Do you have any goals set for your Vice Presidency?
It’s mainly for the Presidency you set your goals (which are announced publicly and you are held accountable for meeting them at the end of your term), but I can say I wouldn’t have accepted the invitation to join the ECTA Management if I didn’t believe I could put my footprint on some topics. I don’t do it for the titles, I do it for changing things and making an impact – for both ECTA and AWA.
When I was supervising the committees, I tried to push some of my political views on how the law should be and why. On some aspects I have been successful in doing this. E.g. I wrote parts that have been used for the implementing regulation on trademarks, i.e. how the text is. It is satisfactory to see how it has made a difference.
How is your work at ECTA and AWA entwined?
I gain so much knowledge from ECTA that I can implement in my work at AWA. I know where legislation will move on some points, which gives us [at AWA, Ed.] an advantage to amend the advice we give to clients.
I get input and feedback regarding existing and potential new partners from my colleagues at ECTA. It is very useful.
And as I mentioned, I get many new clients from the ECTA network.
What is ECTA currently working towards?
We are working to support a solution regarding Brexit.

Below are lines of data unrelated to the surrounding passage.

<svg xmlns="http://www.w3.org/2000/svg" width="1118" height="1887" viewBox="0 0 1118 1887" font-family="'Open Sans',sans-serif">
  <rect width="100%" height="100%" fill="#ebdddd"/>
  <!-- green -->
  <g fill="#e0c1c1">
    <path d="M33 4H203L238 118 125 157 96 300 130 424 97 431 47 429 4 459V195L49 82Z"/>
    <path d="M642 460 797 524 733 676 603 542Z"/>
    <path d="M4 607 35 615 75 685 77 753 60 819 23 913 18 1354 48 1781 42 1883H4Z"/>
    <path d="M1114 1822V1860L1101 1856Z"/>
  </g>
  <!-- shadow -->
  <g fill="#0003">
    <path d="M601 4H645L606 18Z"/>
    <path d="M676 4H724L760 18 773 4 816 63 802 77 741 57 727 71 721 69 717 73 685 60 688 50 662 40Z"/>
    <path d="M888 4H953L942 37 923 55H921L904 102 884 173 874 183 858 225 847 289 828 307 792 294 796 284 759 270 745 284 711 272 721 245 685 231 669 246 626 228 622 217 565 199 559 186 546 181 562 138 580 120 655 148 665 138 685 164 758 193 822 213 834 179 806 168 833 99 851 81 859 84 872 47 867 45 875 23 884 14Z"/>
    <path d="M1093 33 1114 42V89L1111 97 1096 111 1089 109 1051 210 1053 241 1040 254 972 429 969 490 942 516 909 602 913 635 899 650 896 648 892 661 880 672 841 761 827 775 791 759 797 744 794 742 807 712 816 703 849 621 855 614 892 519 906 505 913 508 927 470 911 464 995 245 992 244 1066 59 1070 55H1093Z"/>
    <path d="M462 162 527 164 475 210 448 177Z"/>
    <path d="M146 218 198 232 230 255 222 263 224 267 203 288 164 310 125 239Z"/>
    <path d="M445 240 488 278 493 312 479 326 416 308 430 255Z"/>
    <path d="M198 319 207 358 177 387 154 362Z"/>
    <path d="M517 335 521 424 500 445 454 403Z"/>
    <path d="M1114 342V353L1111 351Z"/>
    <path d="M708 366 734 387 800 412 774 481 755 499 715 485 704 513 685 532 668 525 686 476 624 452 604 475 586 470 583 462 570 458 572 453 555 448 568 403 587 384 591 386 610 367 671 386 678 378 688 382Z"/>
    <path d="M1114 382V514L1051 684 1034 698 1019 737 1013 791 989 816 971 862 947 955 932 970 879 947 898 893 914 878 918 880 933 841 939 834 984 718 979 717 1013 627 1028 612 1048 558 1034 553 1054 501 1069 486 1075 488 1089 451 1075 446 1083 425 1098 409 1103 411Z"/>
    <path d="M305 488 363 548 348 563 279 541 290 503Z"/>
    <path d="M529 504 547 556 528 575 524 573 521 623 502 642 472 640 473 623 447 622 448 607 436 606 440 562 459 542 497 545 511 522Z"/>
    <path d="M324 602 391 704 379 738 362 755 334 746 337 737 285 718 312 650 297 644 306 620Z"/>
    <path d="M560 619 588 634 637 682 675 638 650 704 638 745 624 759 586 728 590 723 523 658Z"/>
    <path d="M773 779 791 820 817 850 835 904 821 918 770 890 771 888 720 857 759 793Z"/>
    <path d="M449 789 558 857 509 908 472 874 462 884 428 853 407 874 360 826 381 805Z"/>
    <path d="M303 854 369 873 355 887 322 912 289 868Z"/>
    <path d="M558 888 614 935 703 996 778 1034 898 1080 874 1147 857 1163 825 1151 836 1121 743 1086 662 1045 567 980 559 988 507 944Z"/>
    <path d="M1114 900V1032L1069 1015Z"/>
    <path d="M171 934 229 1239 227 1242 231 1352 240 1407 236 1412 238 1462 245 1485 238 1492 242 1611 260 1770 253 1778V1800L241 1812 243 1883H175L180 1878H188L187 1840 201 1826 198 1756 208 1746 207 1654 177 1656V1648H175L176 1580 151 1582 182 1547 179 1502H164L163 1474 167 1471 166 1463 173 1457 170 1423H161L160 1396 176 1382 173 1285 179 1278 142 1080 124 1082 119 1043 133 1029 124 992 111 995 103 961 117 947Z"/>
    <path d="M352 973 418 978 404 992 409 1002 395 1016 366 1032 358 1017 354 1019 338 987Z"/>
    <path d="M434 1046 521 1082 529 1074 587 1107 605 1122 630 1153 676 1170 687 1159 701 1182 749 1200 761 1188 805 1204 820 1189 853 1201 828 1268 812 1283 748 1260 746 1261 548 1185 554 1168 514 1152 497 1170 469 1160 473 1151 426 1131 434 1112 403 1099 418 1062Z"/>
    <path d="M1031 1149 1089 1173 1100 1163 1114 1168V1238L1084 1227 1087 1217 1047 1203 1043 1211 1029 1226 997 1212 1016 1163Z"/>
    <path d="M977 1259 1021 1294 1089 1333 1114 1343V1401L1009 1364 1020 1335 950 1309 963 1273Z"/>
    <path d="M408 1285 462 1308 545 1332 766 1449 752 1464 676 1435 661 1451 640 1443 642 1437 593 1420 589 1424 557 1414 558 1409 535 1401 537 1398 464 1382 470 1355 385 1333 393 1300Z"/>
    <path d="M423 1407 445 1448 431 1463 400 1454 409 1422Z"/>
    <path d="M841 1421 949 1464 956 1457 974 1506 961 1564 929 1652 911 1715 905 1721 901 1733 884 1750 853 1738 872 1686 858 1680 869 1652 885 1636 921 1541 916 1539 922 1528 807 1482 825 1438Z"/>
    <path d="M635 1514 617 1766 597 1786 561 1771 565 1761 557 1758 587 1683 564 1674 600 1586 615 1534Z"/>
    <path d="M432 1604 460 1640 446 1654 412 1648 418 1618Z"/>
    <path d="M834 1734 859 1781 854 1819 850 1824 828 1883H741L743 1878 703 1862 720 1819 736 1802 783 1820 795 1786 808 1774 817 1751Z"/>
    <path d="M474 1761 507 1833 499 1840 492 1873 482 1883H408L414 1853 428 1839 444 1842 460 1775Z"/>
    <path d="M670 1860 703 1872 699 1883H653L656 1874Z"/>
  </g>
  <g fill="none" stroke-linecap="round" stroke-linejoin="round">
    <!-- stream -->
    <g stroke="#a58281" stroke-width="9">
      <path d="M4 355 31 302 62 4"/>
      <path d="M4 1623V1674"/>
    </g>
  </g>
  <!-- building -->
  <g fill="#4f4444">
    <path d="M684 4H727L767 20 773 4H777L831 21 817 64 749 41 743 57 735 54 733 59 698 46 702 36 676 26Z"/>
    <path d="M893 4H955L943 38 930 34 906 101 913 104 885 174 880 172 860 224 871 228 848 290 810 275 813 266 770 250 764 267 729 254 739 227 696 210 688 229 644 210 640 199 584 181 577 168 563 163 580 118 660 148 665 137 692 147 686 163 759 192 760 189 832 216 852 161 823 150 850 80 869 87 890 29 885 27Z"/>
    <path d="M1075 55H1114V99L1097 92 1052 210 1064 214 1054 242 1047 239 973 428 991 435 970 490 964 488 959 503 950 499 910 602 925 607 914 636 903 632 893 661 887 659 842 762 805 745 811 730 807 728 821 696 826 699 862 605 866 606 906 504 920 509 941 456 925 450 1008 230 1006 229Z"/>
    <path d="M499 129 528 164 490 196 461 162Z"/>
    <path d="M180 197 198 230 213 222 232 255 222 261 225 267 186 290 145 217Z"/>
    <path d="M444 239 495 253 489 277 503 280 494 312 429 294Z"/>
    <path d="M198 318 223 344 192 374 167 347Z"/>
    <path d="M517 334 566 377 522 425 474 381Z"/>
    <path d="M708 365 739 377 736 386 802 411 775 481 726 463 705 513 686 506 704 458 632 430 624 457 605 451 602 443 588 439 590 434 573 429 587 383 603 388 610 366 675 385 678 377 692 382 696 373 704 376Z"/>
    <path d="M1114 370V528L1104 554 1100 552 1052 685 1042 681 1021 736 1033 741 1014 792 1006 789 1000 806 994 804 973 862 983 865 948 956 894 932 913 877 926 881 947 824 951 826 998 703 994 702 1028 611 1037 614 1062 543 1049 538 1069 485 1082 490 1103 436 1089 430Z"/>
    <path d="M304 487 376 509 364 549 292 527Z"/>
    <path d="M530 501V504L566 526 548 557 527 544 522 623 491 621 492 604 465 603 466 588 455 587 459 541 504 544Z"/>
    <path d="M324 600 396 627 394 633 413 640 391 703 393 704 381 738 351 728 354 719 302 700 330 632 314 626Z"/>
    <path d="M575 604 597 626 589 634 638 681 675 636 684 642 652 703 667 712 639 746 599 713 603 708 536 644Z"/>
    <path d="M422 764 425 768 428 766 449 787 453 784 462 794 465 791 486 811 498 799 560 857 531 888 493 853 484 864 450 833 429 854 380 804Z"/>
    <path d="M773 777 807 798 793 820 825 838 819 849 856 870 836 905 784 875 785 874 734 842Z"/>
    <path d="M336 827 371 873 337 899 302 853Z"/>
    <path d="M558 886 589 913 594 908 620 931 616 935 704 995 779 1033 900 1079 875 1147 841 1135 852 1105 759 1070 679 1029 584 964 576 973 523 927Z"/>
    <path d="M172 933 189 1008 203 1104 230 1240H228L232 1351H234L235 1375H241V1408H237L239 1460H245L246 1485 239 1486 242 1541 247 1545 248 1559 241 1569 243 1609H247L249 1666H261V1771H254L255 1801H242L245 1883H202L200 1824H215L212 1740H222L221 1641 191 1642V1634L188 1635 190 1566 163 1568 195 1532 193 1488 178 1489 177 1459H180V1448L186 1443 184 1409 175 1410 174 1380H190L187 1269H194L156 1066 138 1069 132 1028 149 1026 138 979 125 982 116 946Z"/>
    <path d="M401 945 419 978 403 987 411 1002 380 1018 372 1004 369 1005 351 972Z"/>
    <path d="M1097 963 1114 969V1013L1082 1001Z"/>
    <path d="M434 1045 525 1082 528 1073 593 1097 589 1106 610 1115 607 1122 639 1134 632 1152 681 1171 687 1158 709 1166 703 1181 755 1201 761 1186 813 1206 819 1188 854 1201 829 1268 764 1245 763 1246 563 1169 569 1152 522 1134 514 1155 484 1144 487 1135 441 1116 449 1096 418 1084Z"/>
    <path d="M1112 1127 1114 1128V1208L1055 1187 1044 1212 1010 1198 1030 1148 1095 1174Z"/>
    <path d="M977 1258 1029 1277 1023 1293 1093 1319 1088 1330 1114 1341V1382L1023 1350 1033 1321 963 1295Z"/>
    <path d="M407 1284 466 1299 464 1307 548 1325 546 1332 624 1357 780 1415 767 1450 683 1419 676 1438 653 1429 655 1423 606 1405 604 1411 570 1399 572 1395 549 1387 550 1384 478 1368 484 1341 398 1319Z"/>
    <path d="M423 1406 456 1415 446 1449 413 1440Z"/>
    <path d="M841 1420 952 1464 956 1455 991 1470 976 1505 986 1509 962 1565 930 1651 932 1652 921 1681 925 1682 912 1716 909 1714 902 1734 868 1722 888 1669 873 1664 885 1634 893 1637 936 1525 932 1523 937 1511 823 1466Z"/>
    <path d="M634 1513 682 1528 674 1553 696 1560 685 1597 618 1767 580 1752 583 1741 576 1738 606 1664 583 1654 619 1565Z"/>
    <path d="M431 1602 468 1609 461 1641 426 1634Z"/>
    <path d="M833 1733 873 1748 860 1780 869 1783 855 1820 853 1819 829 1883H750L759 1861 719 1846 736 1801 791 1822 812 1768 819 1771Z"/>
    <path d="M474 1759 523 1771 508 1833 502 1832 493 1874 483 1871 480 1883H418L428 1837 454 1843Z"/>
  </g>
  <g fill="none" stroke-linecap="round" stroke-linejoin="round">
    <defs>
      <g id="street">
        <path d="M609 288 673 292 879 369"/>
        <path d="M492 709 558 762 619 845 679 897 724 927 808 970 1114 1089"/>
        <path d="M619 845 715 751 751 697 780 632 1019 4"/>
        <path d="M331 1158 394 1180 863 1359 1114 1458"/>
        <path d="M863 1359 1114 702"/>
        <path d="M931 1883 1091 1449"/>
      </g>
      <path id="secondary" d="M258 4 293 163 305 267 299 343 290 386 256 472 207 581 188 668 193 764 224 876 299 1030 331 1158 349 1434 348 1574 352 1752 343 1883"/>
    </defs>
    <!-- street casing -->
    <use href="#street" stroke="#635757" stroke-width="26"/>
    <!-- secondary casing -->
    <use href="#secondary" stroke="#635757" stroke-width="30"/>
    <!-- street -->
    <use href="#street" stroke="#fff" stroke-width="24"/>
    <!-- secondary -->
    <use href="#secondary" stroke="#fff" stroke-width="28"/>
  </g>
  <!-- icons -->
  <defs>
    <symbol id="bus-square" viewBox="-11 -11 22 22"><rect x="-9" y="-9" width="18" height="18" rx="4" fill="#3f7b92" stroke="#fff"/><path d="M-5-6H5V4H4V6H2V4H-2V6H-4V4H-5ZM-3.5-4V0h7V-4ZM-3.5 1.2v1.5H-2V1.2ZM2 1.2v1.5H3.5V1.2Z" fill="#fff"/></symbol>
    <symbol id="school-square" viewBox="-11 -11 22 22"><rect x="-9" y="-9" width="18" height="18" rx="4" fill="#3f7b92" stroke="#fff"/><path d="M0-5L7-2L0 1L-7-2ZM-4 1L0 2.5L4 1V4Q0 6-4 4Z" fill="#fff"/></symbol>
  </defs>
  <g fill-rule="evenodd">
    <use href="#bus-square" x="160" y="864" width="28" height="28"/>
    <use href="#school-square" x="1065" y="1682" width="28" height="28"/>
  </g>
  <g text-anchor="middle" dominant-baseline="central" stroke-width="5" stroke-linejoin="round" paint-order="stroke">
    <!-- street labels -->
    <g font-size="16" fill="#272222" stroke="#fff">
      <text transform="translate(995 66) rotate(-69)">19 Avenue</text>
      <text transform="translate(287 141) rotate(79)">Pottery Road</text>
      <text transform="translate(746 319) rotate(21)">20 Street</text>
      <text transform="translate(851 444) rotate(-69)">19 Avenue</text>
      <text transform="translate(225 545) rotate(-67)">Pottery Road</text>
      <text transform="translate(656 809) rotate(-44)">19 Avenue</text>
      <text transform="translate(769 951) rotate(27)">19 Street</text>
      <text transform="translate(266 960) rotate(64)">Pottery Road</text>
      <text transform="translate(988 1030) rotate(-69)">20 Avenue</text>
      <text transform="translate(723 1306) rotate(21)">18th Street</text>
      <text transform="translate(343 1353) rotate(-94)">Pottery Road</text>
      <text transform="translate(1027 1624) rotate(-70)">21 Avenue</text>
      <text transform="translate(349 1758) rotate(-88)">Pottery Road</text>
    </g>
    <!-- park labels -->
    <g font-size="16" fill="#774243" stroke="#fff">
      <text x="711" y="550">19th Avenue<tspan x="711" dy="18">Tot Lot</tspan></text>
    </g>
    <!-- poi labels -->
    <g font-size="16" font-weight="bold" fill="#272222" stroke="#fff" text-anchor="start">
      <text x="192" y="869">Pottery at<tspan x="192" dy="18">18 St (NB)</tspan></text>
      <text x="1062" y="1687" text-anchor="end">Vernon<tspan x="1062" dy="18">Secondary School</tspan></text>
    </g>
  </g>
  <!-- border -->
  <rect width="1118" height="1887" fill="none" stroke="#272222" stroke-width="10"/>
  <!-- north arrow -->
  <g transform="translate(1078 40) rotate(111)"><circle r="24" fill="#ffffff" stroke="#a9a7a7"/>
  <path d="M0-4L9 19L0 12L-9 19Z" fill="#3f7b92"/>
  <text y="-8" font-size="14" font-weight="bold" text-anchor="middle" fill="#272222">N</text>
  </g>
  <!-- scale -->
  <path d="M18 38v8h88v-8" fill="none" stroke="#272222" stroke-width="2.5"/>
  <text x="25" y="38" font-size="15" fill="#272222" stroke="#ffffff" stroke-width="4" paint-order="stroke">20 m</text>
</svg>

On internet issues, we have the new legislation on data protection. When you do a WHOIS search for the owner of a certain domain name, you cannot see the details. This means that infringers are difficult to find out. In some countries, you have to go through a court proceeding just to find out who the person is behind the domain name and before that proceeding is over, the domain will have changed to a new owner. The law is currently benefiting infringers and not trademark owners. We are actively trying to get a different rule set so that this information will be visible. But it is a struggle also with the reform of the .eu coming up. We have commented and assisted with various topics on copyright law and will aid with the upcoming reform of the design regulation. Our work is very much law oriented and, since it is law we use in our everyday work, it is very useful knowledge to possess.
What challenges is ECTA facing at the moment?
Brexit! ECTA is based in the UK but we are planning to transfer our formal seat to Brussels. Our organisation mirrors the European Parliament in numbers of members of the governing body, the Council. The big countries like the UK and Germany have four representatives in ECTA’s council, whereas Denmark and Sweden have two each. This means that after Brexit, we must decide how to deal with the UK members. They can continue being ordinary members of ECTA, but how about being Council members? This is one of the issues we are currently discussing.
Since we are such a big group of people from different countries and cultures in the ECTA Council, it can be hard to agree on things sometimes. We have really wild discussions on some topics. What you see on TV with the European Parliament is also real in smaller formats. So yes, it can be difficult to navigate, but it’s also interesting and good fun. You learn from the experience.
What advice would you give somebody interested in joining ECTA?
Show commitment. The more effort you put in, the more you get out. Join committees, attend meetings and be ready to invest time – some of your spare time as well. In 2019, it is election year for the committees and you can apply to join on ECTA’s website.
I would like to encourage IP professionals to be active within organisations and associations like ECTA. It is important to have a voice in how the law looks like – and use it.
In addition, clients appreciate that you listen to their concerns as companies and that you are active in the IP political field to try to change things for them. I get very positive feedback from my clients regarding this, so I think it’s brilliant that AWA is willing to take on the role as a big player in the IP field and allow us to do it.